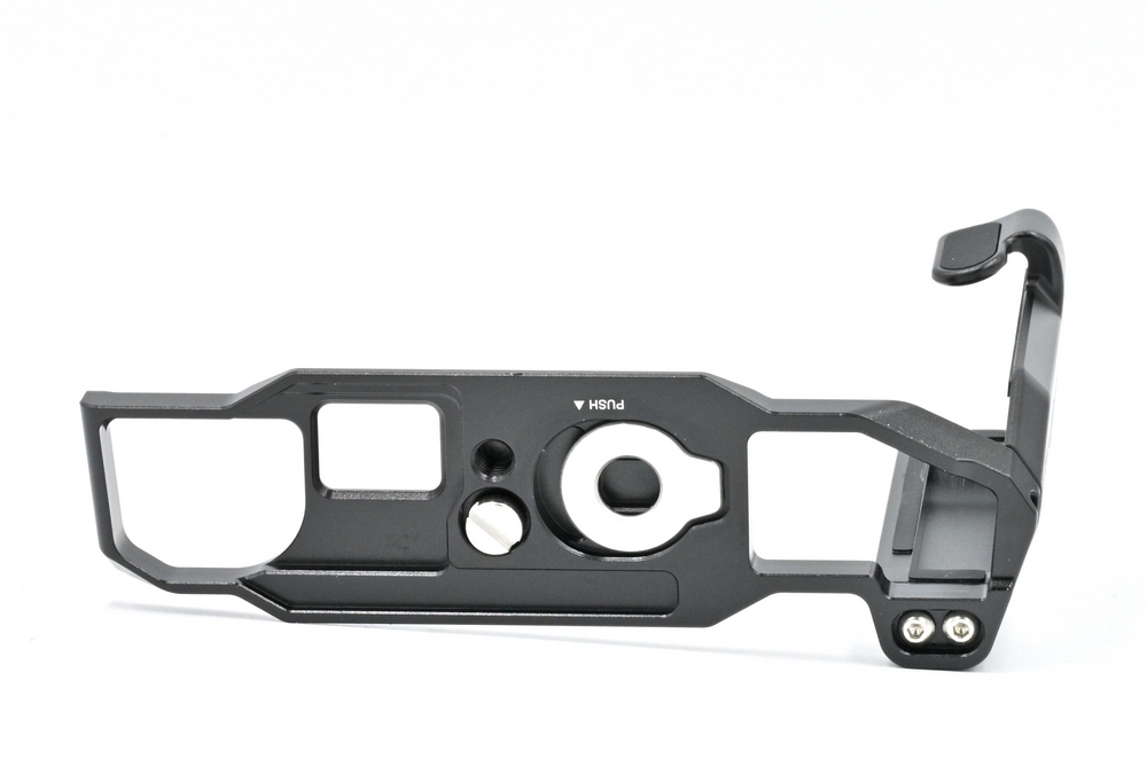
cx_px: 574
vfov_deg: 13.1
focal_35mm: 105
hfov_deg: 19.4
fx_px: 3347
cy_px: 383
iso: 640
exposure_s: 1/80
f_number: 25
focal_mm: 105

### Task to carry out:
Write the lines out verbatim, from the one with "hfov_deg: 19.4" through the last line of the entries, and stop there.

### Answer for this exercise:
hfov_deg: 19.4
fx_px: 3347
cy_px: 383
iso: 640
exposure_s: 1/80
f_number: 25
focal_mm: 105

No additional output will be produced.